§ **Exercise task 1**
List every byte order mark that the HttpContent decoding post says the Windows Runtime checks for at the start of the buffer.
§ **Exercise task 2**
Repeat the passage of the HttpContent decoding post starting with "A customer was" and going on through "parts were corrupted.".
§ **Exercise task 3**
According to the HttpContent decoding post, why did the Windows Runtime decode the server's response as ISO-8859-1 rather than UTF-8?

§ **Provided text**
Why is there trailing garbage when I try to decode the bytes of a HttpContent object?

Raymond

A customer was having trouble extracting text from an HTTP response.

winrt::HttpRequest request = ...;

auto result = co_await request.Content().ReadAsStringAsync();

This version produced a string that looked mostly okay, but some parts were corrupted.

{"name":"ðAPCDCS±meow"}

From inspection, it’s clear that what we have here is mojibake, wherein a UTF-8 string is being misinterpreted in some other 8-bit character set.

According to RFC 2616 section 3.7.1, if there is no explicit character set for a text media subtype, the default character set is ISO-8859-1. Evidently, this server returned a string encoded as UTF-8 but failed to indicate this character set when it reported its Content-Type. As a result, the string defaults to ISO-8859-1.

Oops.

Now, section 3.4.1 of RFC 2616 acknowledges that it is common for HTTP clients to interpret the lack of an explicit character set as an opportunity to make a best guess. The Windows Runtime does perform some guessing of the character set if no character set is provided:

  • If the buffer begins with a UTF-8 BOM, a UTF-16LE BOM, a UTF-16BE BOM, or a GB18030 BOM, then the buffer is decoded according to that character set.
  • If the content type is application/json or is of the form *+json, then it is decoded as UTF-8.
  • Otherwise, it is decoded as ISO-8859-1.

The fact that we made it all the way to the last step means that the server didn’t use a UTF-8 BOM, nor did it set the content type to application/json even though it was returning JSON.

Oops.

Okay, so let’s try to work around this (apparently very broken) server by taking the response bytes and explicitly decoding them as UTF-8.

std::wstring Utf8ToUtf16(char const* str)

§ **Recorded data**
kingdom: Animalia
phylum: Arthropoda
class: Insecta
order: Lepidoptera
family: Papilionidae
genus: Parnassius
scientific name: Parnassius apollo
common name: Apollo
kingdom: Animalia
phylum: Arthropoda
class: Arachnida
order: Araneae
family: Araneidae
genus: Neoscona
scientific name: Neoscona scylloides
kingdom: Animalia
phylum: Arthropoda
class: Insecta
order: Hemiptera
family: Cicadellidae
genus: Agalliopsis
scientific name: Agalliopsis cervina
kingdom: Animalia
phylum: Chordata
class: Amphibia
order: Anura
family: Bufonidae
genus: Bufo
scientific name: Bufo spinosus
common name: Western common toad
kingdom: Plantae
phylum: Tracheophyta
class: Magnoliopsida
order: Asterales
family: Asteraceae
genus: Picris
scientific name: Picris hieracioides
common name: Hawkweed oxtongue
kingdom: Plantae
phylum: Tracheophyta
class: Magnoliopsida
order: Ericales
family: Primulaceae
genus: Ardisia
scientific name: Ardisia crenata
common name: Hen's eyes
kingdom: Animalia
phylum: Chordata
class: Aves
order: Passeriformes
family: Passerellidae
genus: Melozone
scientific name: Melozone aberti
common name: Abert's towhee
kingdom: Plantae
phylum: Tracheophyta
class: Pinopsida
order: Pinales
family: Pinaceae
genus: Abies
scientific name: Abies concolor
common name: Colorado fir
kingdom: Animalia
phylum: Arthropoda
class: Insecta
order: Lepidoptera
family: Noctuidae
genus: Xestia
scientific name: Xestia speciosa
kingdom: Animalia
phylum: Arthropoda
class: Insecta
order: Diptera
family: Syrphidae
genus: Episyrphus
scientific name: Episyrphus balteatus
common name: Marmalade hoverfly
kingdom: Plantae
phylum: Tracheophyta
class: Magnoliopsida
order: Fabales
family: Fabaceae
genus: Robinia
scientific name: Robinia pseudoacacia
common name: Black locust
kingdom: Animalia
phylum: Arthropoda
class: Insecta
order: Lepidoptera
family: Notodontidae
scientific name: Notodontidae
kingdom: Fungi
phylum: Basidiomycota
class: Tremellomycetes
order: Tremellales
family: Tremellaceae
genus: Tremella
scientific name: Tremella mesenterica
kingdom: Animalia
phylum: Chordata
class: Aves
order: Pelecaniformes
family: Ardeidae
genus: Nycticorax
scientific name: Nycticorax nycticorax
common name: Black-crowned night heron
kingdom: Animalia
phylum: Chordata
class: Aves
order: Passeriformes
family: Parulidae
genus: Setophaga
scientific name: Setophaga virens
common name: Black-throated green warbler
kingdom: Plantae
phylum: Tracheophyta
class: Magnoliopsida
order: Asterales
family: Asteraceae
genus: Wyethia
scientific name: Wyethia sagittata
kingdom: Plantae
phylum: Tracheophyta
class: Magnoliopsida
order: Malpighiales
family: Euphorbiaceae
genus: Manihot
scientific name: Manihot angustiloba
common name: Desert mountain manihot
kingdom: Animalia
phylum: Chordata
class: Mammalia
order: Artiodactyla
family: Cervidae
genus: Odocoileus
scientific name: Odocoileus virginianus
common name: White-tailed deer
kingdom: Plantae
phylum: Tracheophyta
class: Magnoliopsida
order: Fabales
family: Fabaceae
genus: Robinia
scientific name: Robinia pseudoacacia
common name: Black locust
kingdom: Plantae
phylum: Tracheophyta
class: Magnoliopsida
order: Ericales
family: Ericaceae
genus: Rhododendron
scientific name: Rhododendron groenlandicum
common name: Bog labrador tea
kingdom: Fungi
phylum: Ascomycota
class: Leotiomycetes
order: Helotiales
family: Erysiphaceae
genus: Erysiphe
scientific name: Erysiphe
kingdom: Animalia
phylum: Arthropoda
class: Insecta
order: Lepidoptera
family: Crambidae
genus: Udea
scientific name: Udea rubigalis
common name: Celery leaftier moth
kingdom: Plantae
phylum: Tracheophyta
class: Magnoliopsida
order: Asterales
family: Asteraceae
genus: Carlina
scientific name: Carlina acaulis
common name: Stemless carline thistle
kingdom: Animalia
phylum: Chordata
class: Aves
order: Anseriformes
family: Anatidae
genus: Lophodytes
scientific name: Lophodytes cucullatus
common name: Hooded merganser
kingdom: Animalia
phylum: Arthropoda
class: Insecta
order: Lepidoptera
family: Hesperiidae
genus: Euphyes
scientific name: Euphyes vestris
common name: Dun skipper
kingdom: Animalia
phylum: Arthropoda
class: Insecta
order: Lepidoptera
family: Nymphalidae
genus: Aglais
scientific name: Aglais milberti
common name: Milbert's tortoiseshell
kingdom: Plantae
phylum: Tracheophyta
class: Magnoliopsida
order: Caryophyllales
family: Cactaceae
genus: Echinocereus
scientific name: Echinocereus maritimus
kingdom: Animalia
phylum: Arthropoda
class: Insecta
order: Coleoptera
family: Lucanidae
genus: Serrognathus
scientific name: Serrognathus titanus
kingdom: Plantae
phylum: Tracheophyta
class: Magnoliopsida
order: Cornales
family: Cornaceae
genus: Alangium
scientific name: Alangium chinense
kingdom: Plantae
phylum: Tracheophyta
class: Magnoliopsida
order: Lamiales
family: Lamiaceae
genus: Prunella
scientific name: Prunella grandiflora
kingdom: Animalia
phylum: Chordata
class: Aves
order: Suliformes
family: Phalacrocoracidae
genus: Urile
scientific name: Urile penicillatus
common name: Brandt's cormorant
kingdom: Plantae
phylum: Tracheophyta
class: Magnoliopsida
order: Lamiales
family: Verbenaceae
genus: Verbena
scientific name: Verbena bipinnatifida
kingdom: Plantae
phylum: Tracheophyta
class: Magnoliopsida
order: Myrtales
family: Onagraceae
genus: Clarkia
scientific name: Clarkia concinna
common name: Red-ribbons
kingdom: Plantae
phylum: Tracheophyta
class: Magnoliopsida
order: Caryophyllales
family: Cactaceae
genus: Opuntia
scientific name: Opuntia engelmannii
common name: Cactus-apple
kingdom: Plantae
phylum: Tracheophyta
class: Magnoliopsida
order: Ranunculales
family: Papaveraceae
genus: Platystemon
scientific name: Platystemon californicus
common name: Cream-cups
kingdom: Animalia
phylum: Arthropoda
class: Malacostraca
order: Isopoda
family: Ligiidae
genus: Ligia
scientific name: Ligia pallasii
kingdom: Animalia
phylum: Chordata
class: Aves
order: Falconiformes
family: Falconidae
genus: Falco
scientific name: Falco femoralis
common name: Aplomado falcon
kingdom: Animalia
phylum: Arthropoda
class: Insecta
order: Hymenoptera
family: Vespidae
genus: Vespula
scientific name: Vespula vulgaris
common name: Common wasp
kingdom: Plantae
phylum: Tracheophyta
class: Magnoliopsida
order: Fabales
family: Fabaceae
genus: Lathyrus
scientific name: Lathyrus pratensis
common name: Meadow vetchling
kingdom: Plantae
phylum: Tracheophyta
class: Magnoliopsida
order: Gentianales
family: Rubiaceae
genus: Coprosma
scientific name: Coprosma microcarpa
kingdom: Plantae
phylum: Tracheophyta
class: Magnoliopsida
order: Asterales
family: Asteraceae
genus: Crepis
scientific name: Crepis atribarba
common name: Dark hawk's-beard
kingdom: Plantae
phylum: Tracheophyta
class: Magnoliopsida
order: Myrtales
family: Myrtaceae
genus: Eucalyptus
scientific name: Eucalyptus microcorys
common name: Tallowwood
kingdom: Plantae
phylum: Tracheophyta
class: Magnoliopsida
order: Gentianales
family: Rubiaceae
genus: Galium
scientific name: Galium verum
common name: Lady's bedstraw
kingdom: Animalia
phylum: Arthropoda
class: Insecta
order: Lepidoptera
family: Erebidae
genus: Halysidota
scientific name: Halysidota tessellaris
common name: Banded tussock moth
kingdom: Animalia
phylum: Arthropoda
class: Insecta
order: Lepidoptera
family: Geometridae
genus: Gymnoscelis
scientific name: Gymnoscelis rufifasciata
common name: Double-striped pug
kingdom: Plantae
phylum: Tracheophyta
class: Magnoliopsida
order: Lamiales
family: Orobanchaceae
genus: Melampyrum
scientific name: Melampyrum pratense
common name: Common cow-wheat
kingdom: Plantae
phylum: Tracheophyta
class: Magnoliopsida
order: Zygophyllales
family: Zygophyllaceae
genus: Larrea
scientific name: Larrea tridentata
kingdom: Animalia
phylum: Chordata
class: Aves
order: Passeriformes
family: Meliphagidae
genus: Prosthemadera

§ **Correct output 1**
- UTF-8 BOM
- UTF-16LE BOM
- UTF-16BE BOM
- GB18030 BOM

§ **Correct output 2**
A customer was having trouble extracting text from an HTTP response.

winrt::HttpRequest request = ...;

auto result = co_await request.Content().ReadAsStringAsync();

This version produced a string that looked mostly okay, but some parts were corrupted.

§ **Correct output 3**
The server encoded the string as UTF-8 but didn't state that character set in its Content-Type. RFC 2616 section 3.7.1 makes ISO-8859-1 the default in that case. The Windows Runtime's guessing also fell through to ISO-8859-1, because the buffer had no UTF-8 BOM and the content type wasn't set to application/json, even though the server was returning JSON.